8. “Life is but a dream,” says an old popular song. Suppose the thought were to occur to you (as it will in a philosophy class) that it is possible, or at least conceivable, that you are just dreaming at this moment, that you are still asleep in bed, dreaming about reading a philosophy book. How would you prove to yourself that this is not true, that you are indeed awake? (Pinching yourself won’t do it. Why not?)

9. Describe yourself as if you were a character in a story. Describe your gestures, habits, personality traits, and characteristic word phrases. What kind of a person do you turn out to be? Do you like the person you have just described? What do you like—and dislike—about yourself?
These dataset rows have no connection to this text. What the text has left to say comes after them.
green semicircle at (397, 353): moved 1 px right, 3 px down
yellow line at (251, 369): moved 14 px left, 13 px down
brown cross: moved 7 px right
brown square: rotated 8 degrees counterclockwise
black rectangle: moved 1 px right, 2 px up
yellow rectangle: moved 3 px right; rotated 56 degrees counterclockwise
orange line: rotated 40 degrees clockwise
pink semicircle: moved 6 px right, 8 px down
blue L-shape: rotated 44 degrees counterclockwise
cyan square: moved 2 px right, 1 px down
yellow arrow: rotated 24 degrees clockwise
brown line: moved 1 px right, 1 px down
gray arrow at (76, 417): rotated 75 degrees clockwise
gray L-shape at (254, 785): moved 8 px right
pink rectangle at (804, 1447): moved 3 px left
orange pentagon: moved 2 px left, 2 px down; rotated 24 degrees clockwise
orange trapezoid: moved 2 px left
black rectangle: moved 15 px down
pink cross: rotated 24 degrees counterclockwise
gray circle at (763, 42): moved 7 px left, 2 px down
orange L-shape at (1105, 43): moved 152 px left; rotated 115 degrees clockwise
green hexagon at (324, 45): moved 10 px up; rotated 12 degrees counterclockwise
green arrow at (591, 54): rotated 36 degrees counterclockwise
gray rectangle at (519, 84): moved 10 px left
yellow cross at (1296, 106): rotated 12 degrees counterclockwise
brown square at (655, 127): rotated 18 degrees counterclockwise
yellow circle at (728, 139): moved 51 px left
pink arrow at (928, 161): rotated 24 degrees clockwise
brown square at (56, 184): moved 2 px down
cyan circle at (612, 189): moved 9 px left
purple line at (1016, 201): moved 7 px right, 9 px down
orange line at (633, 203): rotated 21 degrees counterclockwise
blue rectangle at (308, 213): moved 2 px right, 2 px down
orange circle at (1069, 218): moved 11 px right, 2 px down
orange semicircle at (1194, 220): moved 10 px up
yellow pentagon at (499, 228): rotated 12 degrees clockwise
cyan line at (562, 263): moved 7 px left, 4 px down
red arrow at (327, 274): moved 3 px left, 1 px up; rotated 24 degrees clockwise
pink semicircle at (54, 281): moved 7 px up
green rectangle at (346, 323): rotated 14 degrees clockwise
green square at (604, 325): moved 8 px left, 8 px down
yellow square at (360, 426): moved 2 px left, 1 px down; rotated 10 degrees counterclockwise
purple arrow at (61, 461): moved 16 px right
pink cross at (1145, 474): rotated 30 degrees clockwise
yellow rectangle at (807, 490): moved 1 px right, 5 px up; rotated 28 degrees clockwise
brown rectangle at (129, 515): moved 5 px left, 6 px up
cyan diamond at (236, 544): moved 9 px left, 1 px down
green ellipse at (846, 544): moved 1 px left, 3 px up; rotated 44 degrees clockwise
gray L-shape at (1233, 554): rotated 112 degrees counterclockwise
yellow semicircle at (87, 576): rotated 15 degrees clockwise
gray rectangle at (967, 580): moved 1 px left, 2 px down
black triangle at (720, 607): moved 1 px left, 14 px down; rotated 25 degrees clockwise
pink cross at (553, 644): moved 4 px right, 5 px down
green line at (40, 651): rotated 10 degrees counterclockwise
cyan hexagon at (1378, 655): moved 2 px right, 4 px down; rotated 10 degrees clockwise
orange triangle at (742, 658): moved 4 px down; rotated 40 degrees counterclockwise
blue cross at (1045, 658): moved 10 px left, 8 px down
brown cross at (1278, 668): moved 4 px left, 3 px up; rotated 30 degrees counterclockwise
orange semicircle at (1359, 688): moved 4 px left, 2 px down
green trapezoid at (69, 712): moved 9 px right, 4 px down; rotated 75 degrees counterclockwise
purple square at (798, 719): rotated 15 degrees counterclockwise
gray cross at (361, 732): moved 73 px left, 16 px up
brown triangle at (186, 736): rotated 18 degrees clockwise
10. Explain who (what) you are to a visitor from another planet.

11. We have developed a machine, a box with some electrodes and a life-support system, which we call the “happiness box.” If you get in the box, you will experience a powerfully pleasant sensation, which will continue indefinitely with just enough variation to keep you from getting too used to it. We invite you to try it. If you decide to do so, you can get out of the box any time you want to; but perhaps we should tell you that no one, once they have gotten into the happiness box, has ever wanted to get out of it. After ten hours or so, we hook up the life-support system, and people spend their lifetimes there. Of course, they never do anything else, so their bodies tend to resemble half-filled water beds after a few years because of the lack of exercise. But that never bothers them either. Now, it’s your decision: Would you like to step into the happiness box? Why or why not?

12. Will a good person (one who does no evil and does everything he or she is supposed to do) necessarily be happy, too? In other words, do you believe that life is ultimately fair? Will a wicked person surely suffer, at least in the long run? (If not, why should anyone bother trying to be good?)

13. Do you believe that it is wrong to take a life under any circumstances? Any life?

14. Have you ever made a decision that was entirely your own, that was no one’s responsibility but yours? (That is, it was not because of the way your parents raised you, not because of the influence of your friends or television or books or movies, not because you were in any way forced into it or unduly influenced by someone or by certain circumstances.)

15. Is freedom always a good thing?

16. Do you want to have children? If so, why?